L’Union européenne, par la voix de son représentant en Guinée, n’est pas allée avec le dos de la cuillère pour dénoncer les dysfonctionnements qui ont caractérisé les législatives du 28 septembre en Guinée. En effet, si elle reconnaît que les Guinéens ont fait preuve de civisme et d’engagement, elle a aussi critiqué les graves dysfonctionnement dont s’est rendue coupable la Commission électorale nationale indépendante (CENI). Celle-ci est notamment accusée de manquer de transparence et de communication dans sa gestion du processus électoral. Cette voix, venant d’une institution aussi crédible que l’Union européenne, apporte de l’eau au moulin de l’opposition qui, à maintes reprises, avait élevé le ton pour dénoncer une gestion partisane et opaque du scrutin par la CENI. Tout laisse croire que même après le report de la date du scrutin, les corrections nécessaires exigées par l’opposition n’ont pas été faites par l’administration électorale.
Pour le cas de la Guinée, et si les accusations de l’Union européenne sont avérées, il faut craindre une explosion qui peut prendre des proportions gravissimes
La seule éclaircie dans cette grisaille électorale est l’engouement des Guinéens pour le scrutin, relevé et salué par l’ensemble des observateurs. Mais si le taux de participation représente un enjeu dans une élection, la transparence, qui doit accompagner les différentes étapes, constitue une condition sine qua non pour la crédibilité des résultats. Le véritable couac se trouve à ce niveau en Afrique. La conséquence en est que sous nos tropiques, les lendemains des élections sentent toujours le soufre et la poudre. Un tel constat renforce la thèse de Jacques Chirac pour qui « la démocratie est un luxe pour l’Afrique ».
En tous les cas, l’on est tenté de croire, si l’on en juge par le nombre des élections chaotiques dont l’Afrique est coutumière, que celle-ci est allée à la démocratie à contrecœur. En effet, depuis le célèbre discours de François Mitterrand en 1990 à la Baule, appelant le continent noir à s’engager dans la démocratie, certains Africains ont développé une technologie en matière de fraudes électorales qui, au fil des élections, se perfectionne. Les populations ainsi flouées investissent les rues pour crier leur colère. Ce scénario est caractéristique des après-élections en Afrique. Pour le cas de la Guinée, et si les accusations de l’Union européenne sont avérées, il faut craindre une explosion qui peut prendre des proportions gravissimes. En effet, il y a un manque de confiance entre les acteurs politiques en Guinée. Tout le monde suspecte tout le monde. Cet environnement délétère n’est pas de nature à permettre un dialogue franc entre le pouvoir du professeur Alpha Condé et l’opposition. Ensuite, les divergences politiques, et cela est fort regrettable, ne sont pas d’ordre idéologique, mais d’ordre communautaire et ethnique. Dans ce pays, on est d’abord Soussou, Malinké, Peul avant d’être Guinéen.

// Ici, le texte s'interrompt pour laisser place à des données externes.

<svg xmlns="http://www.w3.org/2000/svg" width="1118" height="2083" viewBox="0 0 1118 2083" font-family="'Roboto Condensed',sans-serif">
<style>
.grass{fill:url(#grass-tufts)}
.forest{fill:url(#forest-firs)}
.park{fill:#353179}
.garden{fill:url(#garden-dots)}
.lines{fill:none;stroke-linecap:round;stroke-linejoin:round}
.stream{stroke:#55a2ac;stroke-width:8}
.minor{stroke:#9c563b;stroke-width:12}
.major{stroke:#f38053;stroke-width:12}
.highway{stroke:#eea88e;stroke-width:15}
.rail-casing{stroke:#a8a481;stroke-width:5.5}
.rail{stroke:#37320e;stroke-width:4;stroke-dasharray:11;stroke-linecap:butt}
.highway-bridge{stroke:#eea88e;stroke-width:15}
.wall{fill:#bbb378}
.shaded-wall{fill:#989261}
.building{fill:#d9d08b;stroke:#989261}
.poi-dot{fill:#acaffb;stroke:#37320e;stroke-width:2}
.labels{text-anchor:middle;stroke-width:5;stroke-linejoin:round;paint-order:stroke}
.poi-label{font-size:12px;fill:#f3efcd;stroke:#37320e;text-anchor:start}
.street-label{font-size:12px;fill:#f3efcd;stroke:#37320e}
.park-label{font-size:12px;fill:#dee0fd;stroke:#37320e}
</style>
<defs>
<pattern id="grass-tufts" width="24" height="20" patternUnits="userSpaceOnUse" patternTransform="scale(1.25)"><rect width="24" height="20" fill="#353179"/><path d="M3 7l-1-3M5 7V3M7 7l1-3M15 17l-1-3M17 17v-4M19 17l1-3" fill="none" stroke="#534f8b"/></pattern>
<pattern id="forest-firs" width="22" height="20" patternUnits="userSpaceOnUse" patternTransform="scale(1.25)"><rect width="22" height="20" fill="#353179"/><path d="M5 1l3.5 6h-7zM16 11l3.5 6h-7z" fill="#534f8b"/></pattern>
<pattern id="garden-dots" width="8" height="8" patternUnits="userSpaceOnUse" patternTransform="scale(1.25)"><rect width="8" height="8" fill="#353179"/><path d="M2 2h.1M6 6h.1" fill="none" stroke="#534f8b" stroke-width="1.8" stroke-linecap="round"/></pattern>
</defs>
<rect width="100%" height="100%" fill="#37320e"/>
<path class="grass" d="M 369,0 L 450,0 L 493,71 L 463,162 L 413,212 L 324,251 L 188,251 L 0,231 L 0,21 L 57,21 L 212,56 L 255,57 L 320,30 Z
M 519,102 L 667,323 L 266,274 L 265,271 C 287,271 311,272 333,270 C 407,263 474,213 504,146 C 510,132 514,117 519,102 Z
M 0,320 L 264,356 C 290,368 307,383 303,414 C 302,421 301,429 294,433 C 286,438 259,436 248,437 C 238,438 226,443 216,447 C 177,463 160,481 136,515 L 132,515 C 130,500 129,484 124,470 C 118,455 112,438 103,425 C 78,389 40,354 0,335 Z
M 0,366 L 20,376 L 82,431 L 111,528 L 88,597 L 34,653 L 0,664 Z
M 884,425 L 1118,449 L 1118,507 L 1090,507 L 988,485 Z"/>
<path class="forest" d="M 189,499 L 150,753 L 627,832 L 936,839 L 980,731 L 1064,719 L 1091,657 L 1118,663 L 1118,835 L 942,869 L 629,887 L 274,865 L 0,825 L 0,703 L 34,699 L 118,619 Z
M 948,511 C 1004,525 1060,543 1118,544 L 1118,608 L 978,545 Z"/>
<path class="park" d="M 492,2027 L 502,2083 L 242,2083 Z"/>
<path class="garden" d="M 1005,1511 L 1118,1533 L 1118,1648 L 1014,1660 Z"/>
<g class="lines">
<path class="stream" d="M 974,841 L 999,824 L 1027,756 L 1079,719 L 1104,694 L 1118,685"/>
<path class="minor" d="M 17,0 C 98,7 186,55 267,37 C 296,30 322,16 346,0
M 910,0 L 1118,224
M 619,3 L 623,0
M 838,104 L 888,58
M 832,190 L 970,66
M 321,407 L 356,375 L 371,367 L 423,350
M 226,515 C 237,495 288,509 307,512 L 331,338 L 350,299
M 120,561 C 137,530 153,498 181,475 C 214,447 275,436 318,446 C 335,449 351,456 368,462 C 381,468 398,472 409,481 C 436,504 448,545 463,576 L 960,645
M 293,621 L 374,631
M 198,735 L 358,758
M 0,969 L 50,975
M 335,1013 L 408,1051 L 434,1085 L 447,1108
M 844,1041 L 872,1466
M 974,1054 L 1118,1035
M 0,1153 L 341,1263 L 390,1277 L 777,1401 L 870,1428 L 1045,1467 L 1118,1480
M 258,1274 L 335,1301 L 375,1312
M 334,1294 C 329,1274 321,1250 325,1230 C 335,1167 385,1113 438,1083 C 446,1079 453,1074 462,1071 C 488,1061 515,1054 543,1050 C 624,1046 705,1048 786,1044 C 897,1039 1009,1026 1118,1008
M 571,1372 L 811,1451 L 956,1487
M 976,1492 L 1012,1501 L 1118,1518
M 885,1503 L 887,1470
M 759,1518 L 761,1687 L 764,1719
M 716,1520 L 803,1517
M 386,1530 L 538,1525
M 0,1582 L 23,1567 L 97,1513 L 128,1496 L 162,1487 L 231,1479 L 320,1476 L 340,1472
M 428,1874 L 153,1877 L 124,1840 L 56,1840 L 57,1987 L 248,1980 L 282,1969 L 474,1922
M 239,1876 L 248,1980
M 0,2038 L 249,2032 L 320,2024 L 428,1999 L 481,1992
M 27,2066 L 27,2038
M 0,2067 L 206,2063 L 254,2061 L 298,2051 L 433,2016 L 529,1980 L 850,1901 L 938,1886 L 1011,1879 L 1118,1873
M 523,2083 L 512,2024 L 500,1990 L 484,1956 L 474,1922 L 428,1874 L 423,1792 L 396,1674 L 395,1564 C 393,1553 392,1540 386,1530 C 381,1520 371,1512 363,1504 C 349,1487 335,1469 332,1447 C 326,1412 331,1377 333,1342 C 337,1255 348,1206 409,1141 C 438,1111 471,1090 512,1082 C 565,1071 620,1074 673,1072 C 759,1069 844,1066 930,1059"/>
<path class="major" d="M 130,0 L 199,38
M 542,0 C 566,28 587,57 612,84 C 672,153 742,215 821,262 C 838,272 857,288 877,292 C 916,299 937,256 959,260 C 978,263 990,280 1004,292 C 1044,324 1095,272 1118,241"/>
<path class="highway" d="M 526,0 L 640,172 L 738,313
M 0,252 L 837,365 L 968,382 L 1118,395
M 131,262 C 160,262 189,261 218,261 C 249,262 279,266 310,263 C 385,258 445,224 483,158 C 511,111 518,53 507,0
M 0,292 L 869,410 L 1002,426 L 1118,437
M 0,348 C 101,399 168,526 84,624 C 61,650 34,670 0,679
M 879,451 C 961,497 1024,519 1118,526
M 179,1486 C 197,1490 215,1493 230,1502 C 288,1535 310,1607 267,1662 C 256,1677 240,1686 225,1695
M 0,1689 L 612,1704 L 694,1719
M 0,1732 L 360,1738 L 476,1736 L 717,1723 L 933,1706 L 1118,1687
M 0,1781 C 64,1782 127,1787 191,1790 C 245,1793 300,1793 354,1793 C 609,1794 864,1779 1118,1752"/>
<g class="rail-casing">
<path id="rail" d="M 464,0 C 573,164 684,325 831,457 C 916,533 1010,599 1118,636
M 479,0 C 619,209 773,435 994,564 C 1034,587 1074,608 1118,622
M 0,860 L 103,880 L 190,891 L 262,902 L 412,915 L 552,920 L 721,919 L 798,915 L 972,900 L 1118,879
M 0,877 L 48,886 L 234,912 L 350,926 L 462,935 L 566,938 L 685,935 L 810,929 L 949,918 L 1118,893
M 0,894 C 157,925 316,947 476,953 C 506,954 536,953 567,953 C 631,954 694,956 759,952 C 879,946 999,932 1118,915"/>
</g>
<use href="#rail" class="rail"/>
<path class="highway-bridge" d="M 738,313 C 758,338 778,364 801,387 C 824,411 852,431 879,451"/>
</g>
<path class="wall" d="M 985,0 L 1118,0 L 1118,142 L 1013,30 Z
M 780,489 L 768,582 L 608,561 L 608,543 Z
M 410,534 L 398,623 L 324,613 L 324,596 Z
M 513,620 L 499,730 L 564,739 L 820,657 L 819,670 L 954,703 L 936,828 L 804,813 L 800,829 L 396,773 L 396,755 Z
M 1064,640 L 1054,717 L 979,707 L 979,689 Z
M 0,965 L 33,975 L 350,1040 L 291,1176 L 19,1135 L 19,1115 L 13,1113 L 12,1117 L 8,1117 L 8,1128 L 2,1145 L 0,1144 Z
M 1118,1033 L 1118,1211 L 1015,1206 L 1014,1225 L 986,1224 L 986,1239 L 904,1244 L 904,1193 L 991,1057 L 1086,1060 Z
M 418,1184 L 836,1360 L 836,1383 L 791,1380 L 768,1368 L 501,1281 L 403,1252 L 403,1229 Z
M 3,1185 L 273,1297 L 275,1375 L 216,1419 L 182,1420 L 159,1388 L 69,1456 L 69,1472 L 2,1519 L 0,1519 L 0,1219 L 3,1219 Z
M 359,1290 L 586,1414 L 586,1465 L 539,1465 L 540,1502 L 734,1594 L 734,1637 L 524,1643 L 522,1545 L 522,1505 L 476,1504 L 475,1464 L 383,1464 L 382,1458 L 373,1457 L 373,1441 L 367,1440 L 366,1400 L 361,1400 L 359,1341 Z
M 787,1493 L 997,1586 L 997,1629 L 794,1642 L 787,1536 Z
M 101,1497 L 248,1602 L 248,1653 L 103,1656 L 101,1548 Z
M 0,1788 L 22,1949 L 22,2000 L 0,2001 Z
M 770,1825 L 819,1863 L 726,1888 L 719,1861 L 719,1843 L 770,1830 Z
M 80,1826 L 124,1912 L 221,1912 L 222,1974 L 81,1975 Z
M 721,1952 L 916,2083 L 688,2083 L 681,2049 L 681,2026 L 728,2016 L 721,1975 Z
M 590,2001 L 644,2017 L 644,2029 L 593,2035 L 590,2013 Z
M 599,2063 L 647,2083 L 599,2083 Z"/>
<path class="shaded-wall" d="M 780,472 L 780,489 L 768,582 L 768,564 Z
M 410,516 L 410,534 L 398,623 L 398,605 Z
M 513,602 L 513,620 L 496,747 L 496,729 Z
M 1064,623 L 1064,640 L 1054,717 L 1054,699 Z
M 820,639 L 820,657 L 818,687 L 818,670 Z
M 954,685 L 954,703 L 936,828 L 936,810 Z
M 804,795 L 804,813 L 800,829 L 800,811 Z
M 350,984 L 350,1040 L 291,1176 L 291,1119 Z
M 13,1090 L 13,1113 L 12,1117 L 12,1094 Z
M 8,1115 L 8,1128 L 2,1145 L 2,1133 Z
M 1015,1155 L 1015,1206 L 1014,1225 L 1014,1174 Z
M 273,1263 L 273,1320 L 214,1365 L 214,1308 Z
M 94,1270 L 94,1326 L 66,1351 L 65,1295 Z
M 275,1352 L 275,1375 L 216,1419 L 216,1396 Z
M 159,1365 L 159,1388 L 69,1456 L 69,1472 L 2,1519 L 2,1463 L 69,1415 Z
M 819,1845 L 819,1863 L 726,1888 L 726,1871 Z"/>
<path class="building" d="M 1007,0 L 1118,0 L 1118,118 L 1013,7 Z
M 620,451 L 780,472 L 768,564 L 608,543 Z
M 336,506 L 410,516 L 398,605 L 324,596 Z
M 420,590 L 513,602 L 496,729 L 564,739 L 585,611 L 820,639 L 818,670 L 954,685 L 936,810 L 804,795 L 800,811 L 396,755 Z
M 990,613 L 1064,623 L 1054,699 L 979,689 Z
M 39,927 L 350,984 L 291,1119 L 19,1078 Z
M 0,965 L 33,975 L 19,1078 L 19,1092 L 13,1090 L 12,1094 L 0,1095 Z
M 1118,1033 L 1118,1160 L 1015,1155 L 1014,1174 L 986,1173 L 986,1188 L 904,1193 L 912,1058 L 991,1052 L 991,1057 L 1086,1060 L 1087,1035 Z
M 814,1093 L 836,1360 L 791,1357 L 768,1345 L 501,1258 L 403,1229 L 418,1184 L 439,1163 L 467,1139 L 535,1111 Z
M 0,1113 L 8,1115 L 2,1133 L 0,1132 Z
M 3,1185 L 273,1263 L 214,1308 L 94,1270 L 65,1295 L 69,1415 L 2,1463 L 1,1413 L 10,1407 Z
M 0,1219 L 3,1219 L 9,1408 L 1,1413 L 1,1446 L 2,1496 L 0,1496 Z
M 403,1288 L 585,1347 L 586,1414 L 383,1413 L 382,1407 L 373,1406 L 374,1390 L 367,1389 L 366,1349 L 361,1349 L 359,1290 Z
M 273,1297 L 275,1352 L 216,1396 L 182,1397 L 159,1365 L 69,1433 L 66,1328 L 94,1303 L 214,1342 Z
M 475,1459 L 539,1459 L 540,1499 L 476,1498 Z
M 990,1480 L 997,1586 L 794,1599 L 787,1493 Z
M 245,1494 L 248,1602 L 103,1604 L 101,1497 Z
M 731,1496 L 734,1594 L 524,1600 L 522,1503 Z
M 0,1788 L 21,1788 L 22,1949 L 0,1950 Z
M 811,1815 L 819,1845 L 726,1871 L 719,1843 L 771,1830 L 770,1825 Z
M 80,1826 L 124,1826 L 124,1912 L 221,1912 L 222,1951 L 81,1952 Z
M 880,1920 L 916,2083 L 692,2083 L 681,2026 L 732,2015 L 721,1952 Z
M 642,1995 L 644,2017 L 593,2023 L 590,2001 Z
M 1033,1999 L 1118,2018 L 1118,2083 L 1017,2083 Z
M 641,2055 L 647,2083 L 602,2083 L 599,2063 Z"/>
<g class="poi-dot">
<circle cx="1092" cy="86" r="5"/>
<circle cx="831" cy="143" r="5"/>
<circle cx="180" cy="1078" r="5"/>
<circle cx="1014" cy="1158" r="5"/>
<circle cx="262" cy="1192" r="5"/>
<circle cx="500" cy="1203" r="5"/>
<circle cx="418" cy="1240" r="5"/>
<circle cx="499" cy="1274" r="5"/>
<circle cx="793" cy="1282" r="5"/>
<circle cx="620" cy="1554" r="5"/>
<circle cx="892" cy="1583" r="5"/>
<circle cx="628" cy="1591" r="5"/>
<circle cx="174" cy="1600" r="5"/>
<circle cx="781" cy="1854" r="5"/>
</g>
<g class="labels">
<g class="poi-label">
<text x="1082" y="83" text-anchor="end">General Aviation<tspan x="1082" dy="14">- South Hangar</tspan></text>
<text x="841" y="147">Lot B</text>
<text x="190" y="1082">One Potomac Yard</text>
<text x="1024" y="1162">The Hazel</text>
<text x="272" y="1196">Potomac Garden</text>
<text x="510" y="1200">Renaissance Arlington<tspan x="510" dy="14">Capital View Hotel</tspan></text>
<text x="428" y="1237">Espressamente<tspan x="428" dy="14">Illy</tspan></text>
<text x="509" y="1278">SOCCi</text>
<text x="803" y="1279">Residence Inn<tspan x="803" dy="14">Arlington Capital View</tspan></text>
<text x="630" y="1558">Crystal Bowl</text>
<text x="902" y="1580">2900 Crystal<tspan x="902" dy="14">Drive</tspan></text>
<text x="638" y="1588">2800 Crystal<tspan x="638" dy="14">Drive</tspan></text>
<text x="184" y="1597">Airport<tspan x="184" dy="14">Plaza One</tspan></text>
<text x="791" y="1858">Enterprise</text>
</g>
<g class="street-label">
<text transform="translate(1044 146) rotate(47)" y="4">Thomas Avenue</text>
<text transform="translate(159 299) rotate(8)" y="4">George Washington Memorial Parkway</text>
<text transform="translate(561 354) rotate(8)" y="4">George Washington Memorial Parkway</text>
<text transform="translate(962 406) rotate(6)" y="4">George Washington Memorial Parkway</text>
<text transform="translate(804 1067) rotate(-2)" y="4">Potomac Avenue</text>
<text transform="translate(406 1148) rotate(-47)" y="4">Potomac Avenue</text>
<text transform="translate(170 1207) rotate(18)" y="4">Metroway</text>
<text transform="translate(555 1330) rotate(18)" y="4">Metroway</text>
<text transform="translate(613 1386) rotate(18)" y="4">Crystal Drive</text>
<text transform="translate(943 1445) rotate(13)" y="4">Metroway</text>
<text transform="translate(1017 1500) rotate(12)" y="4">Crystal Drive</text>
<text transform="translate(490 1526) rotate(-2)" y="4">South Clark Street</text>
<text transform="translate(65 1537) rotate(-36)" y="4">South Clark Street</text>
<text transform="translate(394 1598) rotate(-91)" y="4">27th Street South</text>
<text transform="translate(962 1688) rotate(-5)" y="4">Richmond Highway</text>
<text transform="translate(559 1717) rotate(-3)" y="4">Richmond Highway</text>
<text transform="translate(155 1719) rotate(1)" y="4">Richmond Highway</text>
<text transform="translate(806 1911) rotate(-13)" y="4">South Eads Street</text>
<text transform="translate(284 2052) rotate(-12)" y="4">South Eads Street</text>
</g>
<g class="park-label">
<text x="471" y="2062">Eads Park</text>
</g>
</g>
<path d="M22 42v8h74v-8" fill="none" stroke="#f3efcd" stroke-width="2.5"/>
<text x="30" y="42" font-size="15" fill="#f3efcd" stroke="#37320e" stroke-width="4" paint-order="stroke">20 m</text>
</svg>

Tous les acteurs de la scène politique du moment, à l’exception du professeur Alpha Condé, ont tous bu, dans des proportions différentes certes, à la source du parti-Etat de Sékou Touré et de l’immobilisme politique de Lansana Conté
Ce critère qui relève du champ de l’irrationnel et de la contingence a été instrumentalisé par les différents régimes qui se sont succédé en Guinée, de Sékou Touré à Alpha Condé en passant par Lansana Conté.
Si fait que la Guinée manque cruellement de culture politique démocratique. Tous les acteurs de la scène politique du moment, à l’exception du professeur Alpha Condé, ont tous bu, dans des proportions différentes certes, à la source du parti-Etat de Sékou Touré et de l’immobilisme politique de Lansana Conté. Cet héritage politique fait de dictature, de délation et d’intolérance structure encore les mentalités en Guinée et elles ne sont pas préparées à admettre le fait qu’en démocratie, l’adversaire politique n’est pas un ennemi que l’on doit anéantir par tous les moyens. Tous les acteurs politiques en Guinée se rendent à l’évidence qu’en démocratie, c’est l’autorité de l’argument qui doit encadrer les débats politiques. Le professeur Alpha Condé, qui a souffert de la dictature de Sékou Touré et de Lansana Conté, doit travailler à l’avènement d’une Guinée nouvelle, autrement, la stabilité et la concorde nationales dont le pays a besoin pour enfin amorcer son développement, seront renvoyés aux calendes grecques.